With Accessibility we mean designing our products in such a way so they can be used by customers with disabilities. These disabilities or impairments can be physical, cognitive or both.
The major categories of disability types are:
Visual: Blindness, low vision, colour-blindness
Hearing: Deafness and hard-of-hearing
Motor: Inability to use a mouse, slow response time, limited fine motor control
Cognitive: Learning disabilities, distractibility, inability to remember or focus on large amounts of information
If we truly want to be inclusive we must make Accessibility part of our design brief for all our products be they digital or physical. What I really like about this is that when we design for people with impairments, it helps all of us — user without impairments also benefit. One example would be if we make low contrast text, high contrast, we all benefit from an improved experience.
Let’s go further and think about what it takes to design a great user experience for everyone. We can aim to reverse the equation from one that ends in a barrier to one that includes everyone.
Design + Accessibility = Inclusive Design
A universal web is designed for all, inclusive of geography, language, and culture. It’s a place that is available for people of all abilities, aptitudes, and attitudes. In short, design has the power to not only remove barriers but also not to create them in the first place. The terms universal design, inclusive design, barrier-free design, human-centred design, and design-for-all are all concepts that strive toward a common goal: to make the user experience the first concern in making design decisions and to expand the description of users to include a wide range of human ability.
Design Thinking: Design thinking is an approach to problem solving popularized by Tim Brown from the design firm IDEO. It’s based on the idea that the types of thinking and methods behind what we call user experience design benefit all types of decision making processes. Applying design thinking broadly to our challenges and opportunities will produce more successful outcomes.

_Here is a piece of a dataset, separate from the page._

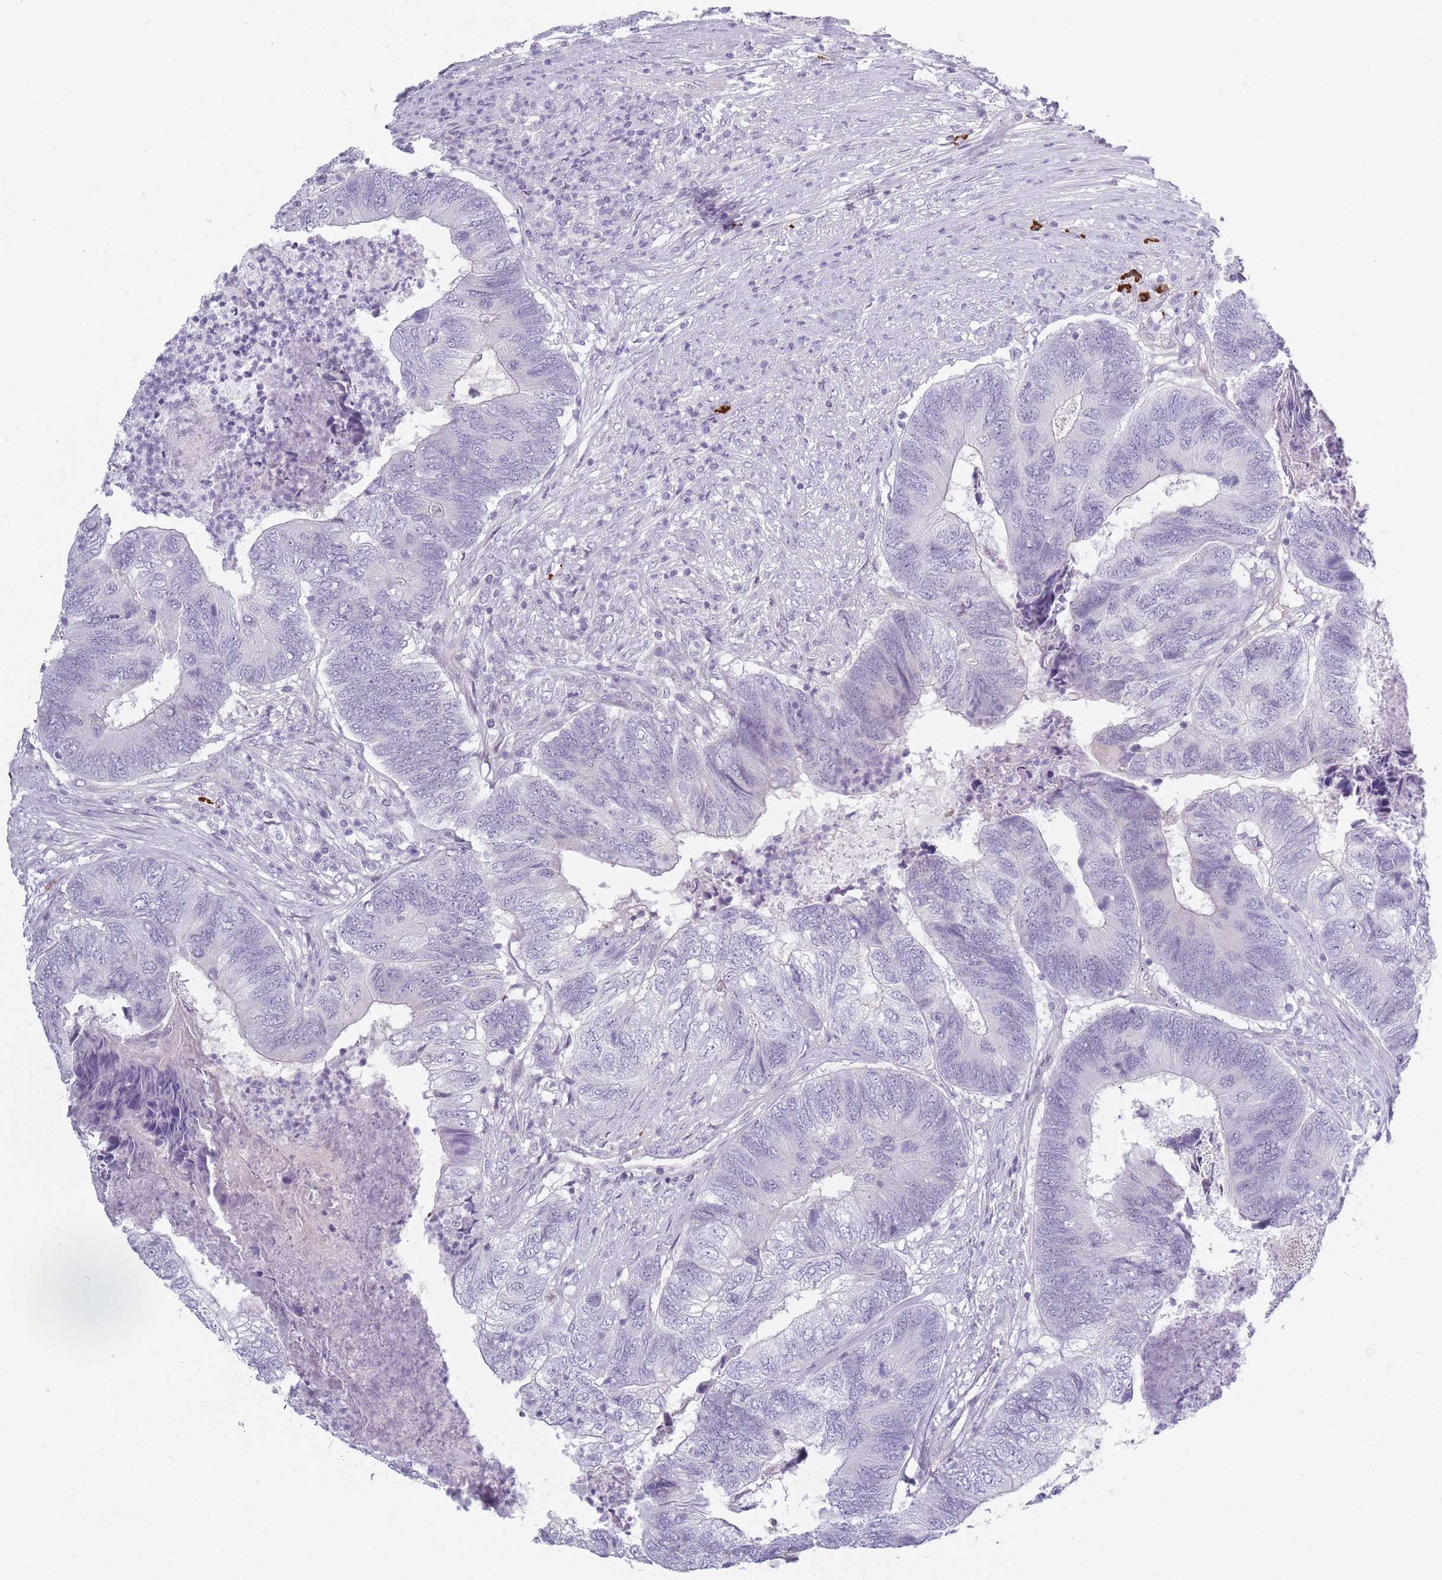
{"staining": {"intensity": "negative", "quantity": "none", "location": "none"}, "tissue": "colorectal cancer", "cell_type": "Tumor cells", "image_type": "cancer", "snomed": [{"axis": "morphology", "description": "Adenocarcinoma, NOS"}, {"axis": "topography", "description": "Colon"}], "caption": "This is an immunohistochemistry photomicrograph of human adenocarcinoma (colorectal). There is no expression in tumor cells.", "gene": "PLEKHG2", "patient": {"sex": "female", "age": 67}}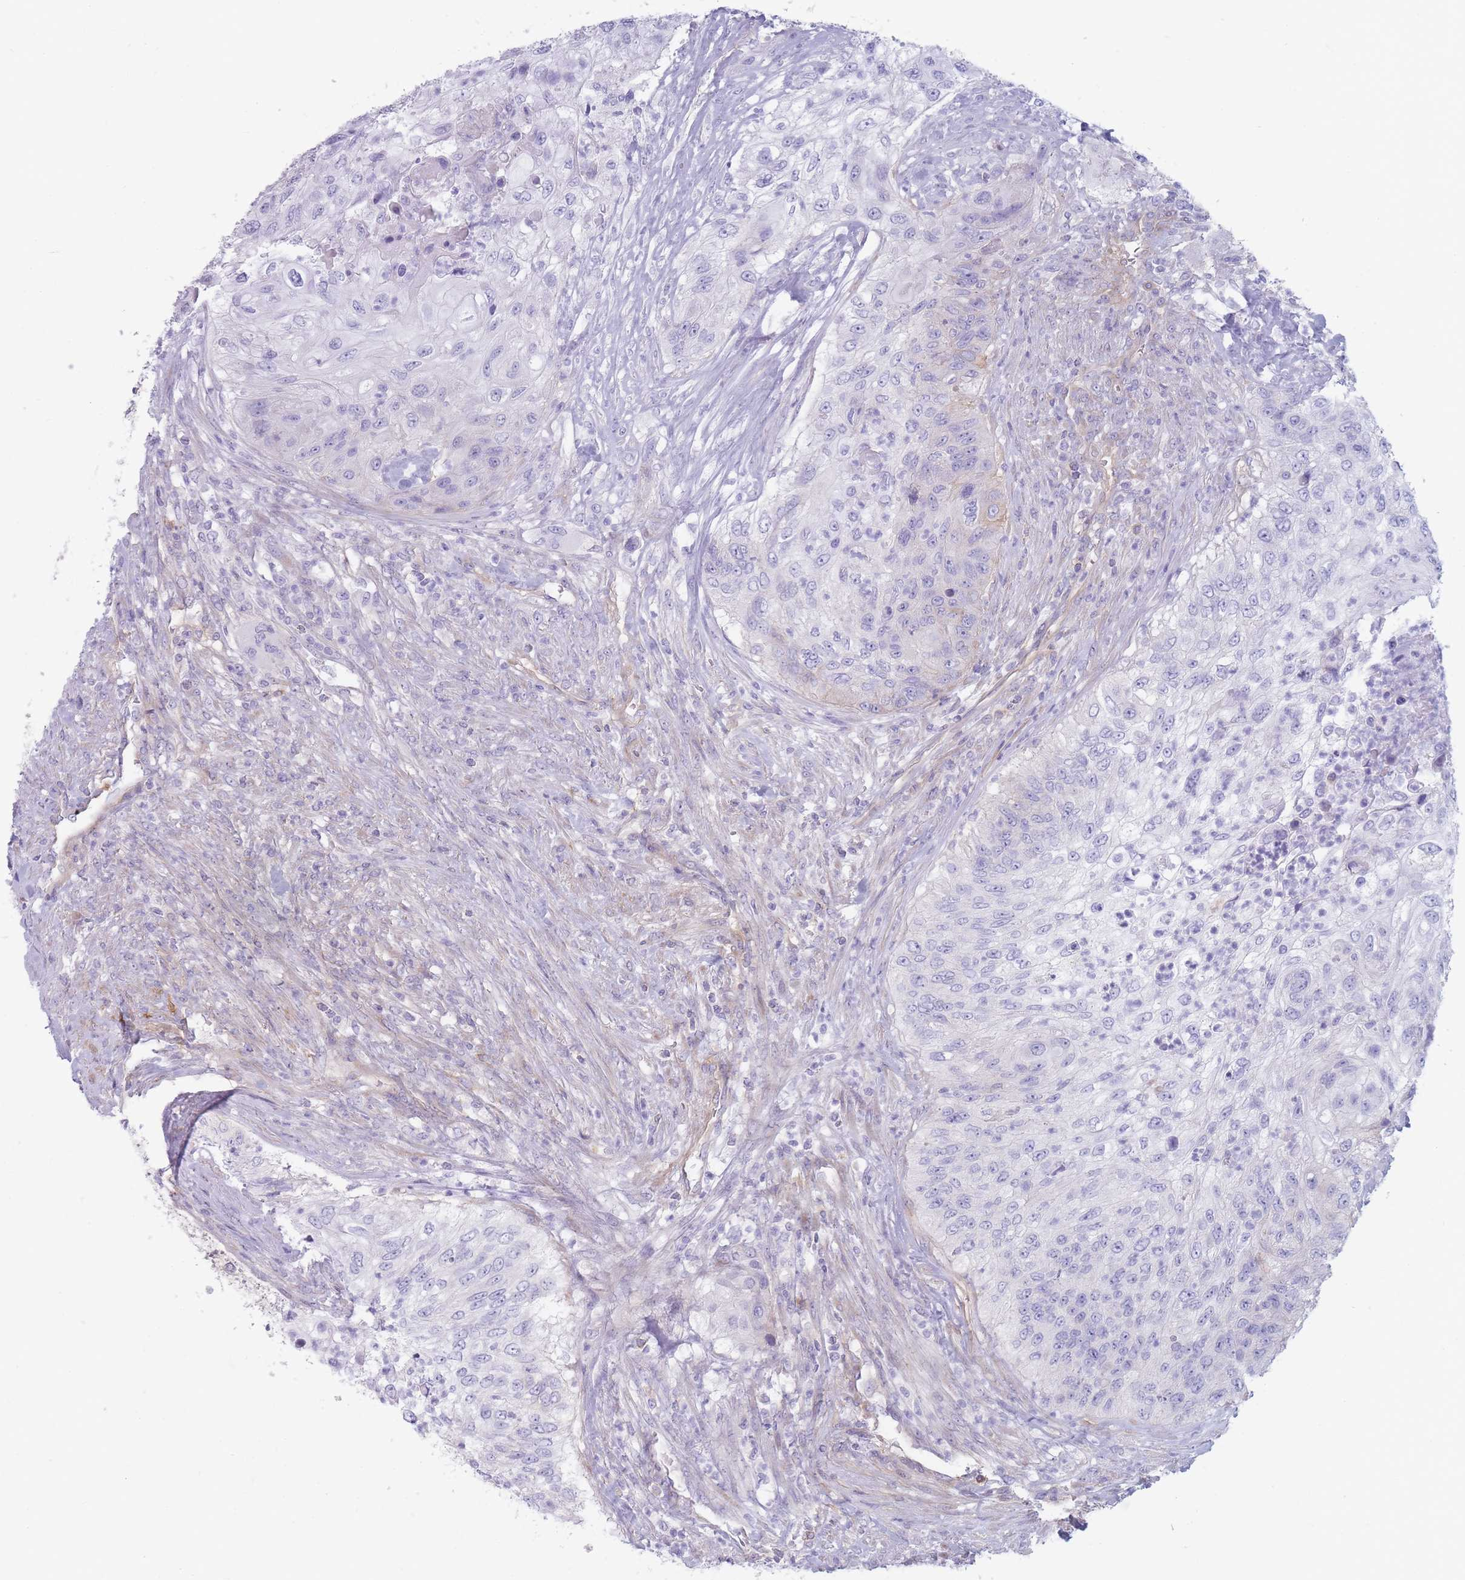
{"staining": {"intensity": "negative", "quantity": "none", "location": "none"}, "tissue": "urothelial cancer", "cell_type": "Tumor cells", "image_type": "cancer", "snomed": [{"axis": "morphology", "description": "Urothelial carcinoma, High grade"}, {"axis": "topography", "description": "Urinary bladder"}], "caption": "Urothelial cancer stained for a protein using immunohistochemistry demonstrates no staining tumor cells.", "gene": "PLPP1", "patient": {"sex": "female", "age": 60}}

To conclude, for our products and services to be inclusive we need to embrace Design Thinking. Thinking like a designer can transform the way we develop our products, services, processes — and even strategy. The philosophy behind design thinking goes something like this: If you think about technology, you get technological products that don’t meet human needs. But if you think more broadly — about the social environment the product will be used in and the people in that setting — you will get products that are truly designed for people. This holistic approach to product creation is now championed by IBM as this inspiring 2.5 min. clip: “Inclusion by Design”. This video was published on July 15, 2015. “IBM has made accessibility an integral function of its design thinking, helping designers develop a real empathy for users and a deeper understanding of how physical, cognitive and situational disabilities affect the use of a product” (Notice the nice Video Captioning).
Accessible design also helps with creating a positive image, which will set us apart (put us ahead) of our competitors. Creating a website that welcomes everyone, regardless of how they access our site, is a good thing for our brand. Web accessibility is a social issue and it’s not going away. Even for people without a disability, being known for “doing the right thing” is good for our brand strength.
Thank you for taking the time to read this.